Nous sommes également "prisonniers" de l'opinion (la doxa), des idées toutes faites, des préjugés (les échos des voix), de tout ce que nous avons appris sur le monde depuis notre enfance et que nous avons accepté sans examen.

Les prisonniers ne sont ni malheureux, ni révoltés parce qu'ils ne connaissent que le monde dans lequel ils vivent. Il ne leur vient pas à l'esprit qu'il existe un autre monde, plus lumineux, plus vaste, plus beau et plus libre.

Platon nous montre que l'illusion est autre chose que l'erreur. L'illusion ne relève pas de la connaissance pure, mais du refus de se déprendre de l'évidence comme "immersion auto-satisfaite dans la totalité substantielle du sens".

Dans un commentaire récent de La République de Platon, Alain Badiou nous propose une transposition du début de l'allégorie de la caverne : «Imaginez une gigantesque salle de cinéma. En avant l’écran, qui monte jusqu’au plafond, mais c’est si haut que tout ça se perd dans l’ombre, barre toute vision d’autre chose que de lui-même. La salle est comble. Les spectateurs sont, depuis qu’ils existent, emprisonnés sur leurs sièges, les yeux fixés sur l’écran, la tête tenue par des écouteurs rigides qui leur couvrent les oreilles…»

L'illusion est le produit de l'imitation, de l'instinct grégaire, de l'éducation, du temps et de l'habitude. On verra dans la suite du texte que les prisonniers ne renoncent pas facilement (et la plupart, pas du tout) à leurs illusions (les ombres et les échos) ; le prisonnier délivré souffre de regarder les objets (la lumière lui blesse les yeux) et il va jusqu'à regretter son ancienne existence ; lorsqu'il redescend dans la caverne, ses anciens compagnons de captivité se moquent de lui et songent même à le mettre à mort.

On distingue traditionnellement l'illusion de l'erreur. Une illusion est une perception vraie, par exemple le fait de percevoir le soleil plus grand à l'horizon qu'au zénith ou tournant autour de la terre sont des illusions, mais non des erreurs.

====

◆ **Questions de compréhension**:
• A. Répondez aux questions suivantes à partir du texte sur l'allégorie de la caverne :
(i) Pourquoi les prisonniers ne sont-ils ni malheureux ni révoltés ?
(ii) À quel lieu la transposition d'Alain Badiou compare-t-elle la caverne ?
(iii) Comment réagissent les anciens compagnons de captivité lorsque le prisonnier délivré redescend dans la caverne ?
• B. Dans le texte sur l'allégorie de la caverne, présentez sous forme de liste le paragraphe qui commence par « L'illusion est le produit de l'imitation », en gardant ses faits essentiels.
• C. Prolongez le texte sur l'allégorie de la caverne à partir de sa dernière phrase.
Les lignes de données ne sont d'aucune utilité pour ce travail.

◆ **Bloc de données**:
====

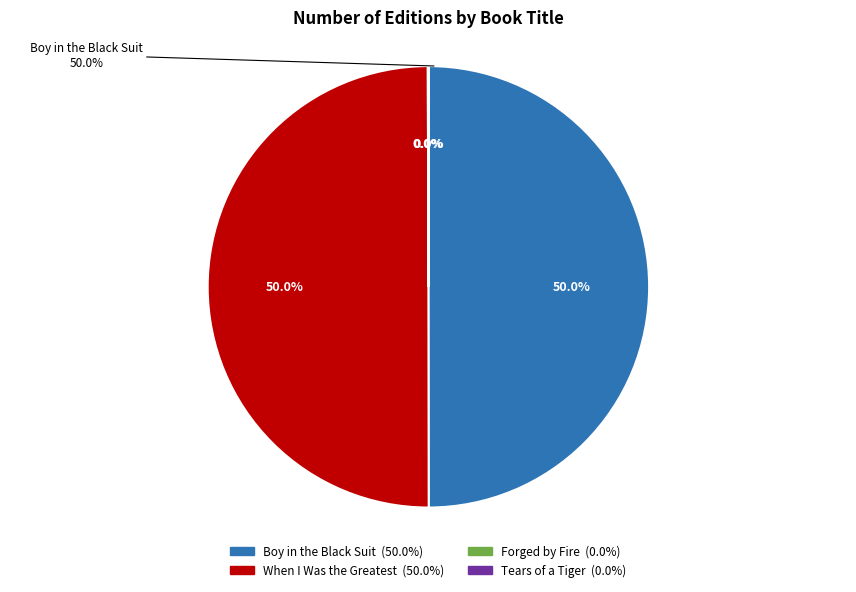

To the nearest percent, what is the difference between the Tears of a Tiger and Boy in the Black Suit slice percentages?

50%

====

◆ **Corrigé par question**:
• A.
(i) Parce qu'ils ne connaissent que le monde dans lequel ils vivent.
(ii) À une gigantesque salle de cinéma.
(iii) Ils se moquent de lui et songent même à le mettre à mort.

• B.
- L'illusion naît de l'imitation, de l'instinct grégaire, de l'éducation, du temps et de l'habitude.
- Les prisonniers renoncent difficilement à leurs illusions, c'est-à-dire aux ombres et aux échos, et la plupart n'y renoncent jamais.
- Le prisonnier délivré souffre de regarder les objets, car la lumière lui blesse les yeux, et il va jusqu'à regretter son ancienne existence.
- Lorsqu'il redescend dans la caverne, ses anciens compagnons se moquent de lui et songent même à le tuer.

• C.
Il n'y a à proprement parler "erreur" qu'à partir du moment où je porte un jugement sur ce que je perçois. Par exemple si j'en infère que le soleil grossit réellement à l'horizon ou qu'il tourne réellement autour de la terre.

S. Freud distingue, lui aussi l'erreur de l'illusion : l'illusion, selon lui, est une production du désir ; par exemple Christophe Colomb désirait atteindre le continent indien par voie maritime et en accostant sur le continent américain, il pensa qu'il avait réellement réalisé son désir. Selon Freud, Christophe Colomb était dans l'illusion, plutôt que dans l'erreur.

L'erreur est plus facile à dissiper que l'illusion parce qu'elle est moins ancrée dans les habitudes et l'affectivité humaine, moins liée au désir.

Les prisonniers dans la caverne sont à la fois dans l'erreur : ils pensent que les ombres sont des objets véritables et dans l'illusion : ils désirent que les ombres soient des objets véritables (une fois l'erreur dissipée, ils regrettent qu'ils ne le soient pas).


Socrate. - Envisage maintenant ce qu'ils ressentiraient à être délivrés de leurs chaînes et à être délivrés de leur ignorance...

L'éducateur fait usage d'une certaine violence vis-à-vis du prisonnier : "si l'un d'eux était délivré et forcé soudain de se lever...", " lorsque enfin, en lui montrant chacun des objets qui passent, on l'obligerait à force de questions, à dire ce que c'est...", "Si on le forçait à regarder la lumière elle-même..."

Cette violence s'exerce sur trois points :

- Obliger le prisonnier à se lever, à tourner le cou, à marcher vers la lumière.
- Obliger le prisonnier "à force de questions" à nommer les objets "véritables".
- Obliger le prisonnier à regarder la lumière elle-même.

L'éducateur doit utiliser la coercition parce que chacune de ces démarches représente une souffrance pour le prisonnier. Il ne les accomplit pas volontiers et s'il ne tenait qu'à lui, il ne quitterait pas la caverne.

Le prisonnier trouve que "ce qu'il voyait auparavant était plus véritable que ce qu'on lui montre maintenant" parce qu'il ne parvient pas à sortir de ses habitudes, à accéder à des perceptions nouvelles, à une nouvelle compréhension de la réalité . Paradoxalement, c'est ce qu'il y a de moins "réel" (les ombres et les échos) qu'il prend pour le réel (les objets eux-mêmes).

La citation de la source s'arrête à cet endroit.